A primary advantage is that it avoids any kind of fake-review fraud. No one is going to post bad fake reviews for their products — they’re a lot harder to fake, because you have to be very specific about what you didn’t like, and it’s hard to come up with things that could be called bad, but that people wouldn’t care about, without sounding very artificial. And if you do get a nasty customer who posts bad reviews for no reason, it’s generally pretty easy to spot by comparing them with legitimate bad reviews.

Also, sometimes you’ll find the bad reviews on the manufacturer’s own site, along with their rebuttals, which can be very informative… I tend to trust a manufacturer that accepts public criticism, and defends against it in public, a lot more than one that deletes any post or article critical of their product. The former are as rare as hen’s teeth, and there are far too many of the latter.

“Australian seniors ask Pirate Party for help in accessing right-to-die sites”

This is exactly why organizations like the Pirate Party or Wikileaks need to be kept around — because even if they espouse illegal or semilegal behaviors, or provide a safe haven for whistleblowers to air the proverbial dirty laundry, they act as a check to governments and the corporations that essentially run them.

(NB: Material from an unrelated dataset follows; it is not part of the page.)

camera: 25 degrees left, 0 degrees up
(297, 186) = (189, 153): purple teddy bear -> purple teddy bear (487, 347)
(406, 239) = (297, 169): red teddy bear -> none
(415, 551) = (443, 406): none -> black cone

If they weren’t around, there’s a lot better chance that our laws would be dictated entirely by Microsoft, Apple, the RIAA and MPAA, the big banks, and other large and well-heeled organizations.

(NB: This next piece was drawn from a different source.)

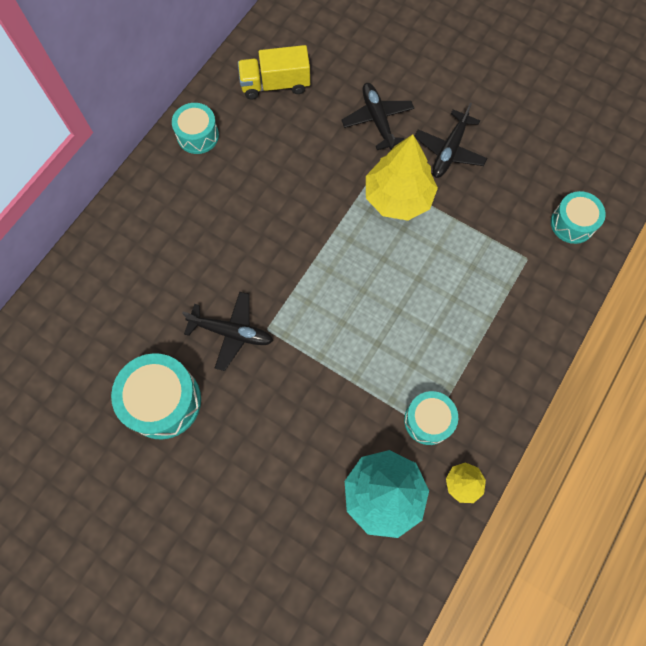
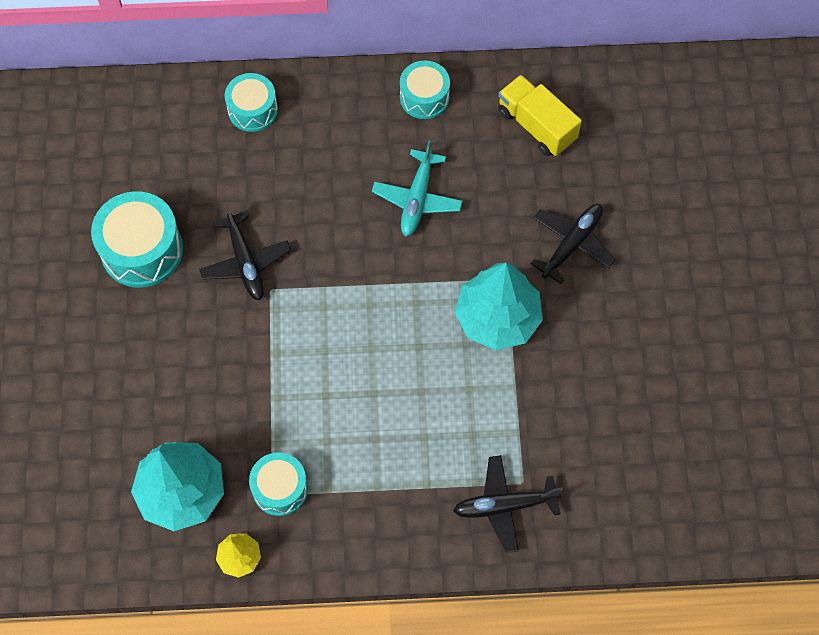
camera: 55 degrees right, 5 degrees down
(271, 189) = (417, 199): none -> turquoise plane
(398, 197) = (497, 318): yellow tree -> turquoise tree
(449, 151) = (590, 334): black plane -> black plane (504, 506)
(572, 223) = (598, 505): turquoise drum -> turquoise drum (252, 110)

(And no, they aren’t already, though it may seem like they are. Those organizations are trying to dictate laws in their favor at our expense, but they’re kept somewhat in check because we know about them. If they could operate in secrecy, they’d be far worse. I’ve said it before, if governments and big corporations had known just how much power the Internet would give the average Joe, they’d have strangled it in its cradle.)

“Researchers Rediscover Duh”

From the Dilbert Blog:

[…] I have a related hypothesis. I believe that political conservatives can be identified by their faces, even after you control for haircuts and eyeglasses. Not all the time, of course, but more than chance. (Another way to say the same thing is that political liberals can be identified by their looks.) Have you ever noticed that?

Duh again. 🙂 Here’s my take on it: hard-core conservatives are afraid of everything different — that’s what makes them conservative. That fear triggers the fight-or-flight response, and habitual expressions leave traces on a person’s face, so hard-core conservatives inevitably bear the traces of being habitually afraid or angry, or at least disapproving. (I don’t know my mother’s political orientation — she’d never tell us — but she’s habitually disapproving of anything different, and her face shows it, so I strongly suspect she’s a political conservative. GoddessJ and I also knew a hard-core conservative family at one point, before they decided that we were too different for them and cut us off, and all but the youngest son definitely had the habitually-angry-or-afraid thing down pat.)

By the same token, I’ve noticed that liberals don’t feel threatened by things that are different, and even when they have no interest in practicing the differences themselves, they tend to want to know something about them. Hard-core liberals (of which I know at least one — c-square, you know him too, and I’ll bet you can identify him with no more clue than that 🙂 ) are habitually interested, and that tends to leave detectable traces on their faces as well.

It wouldn’t work all the time, and it wouldn’t work reliably on more middle-of-the-road people, but in my experience it’s pretty accurate.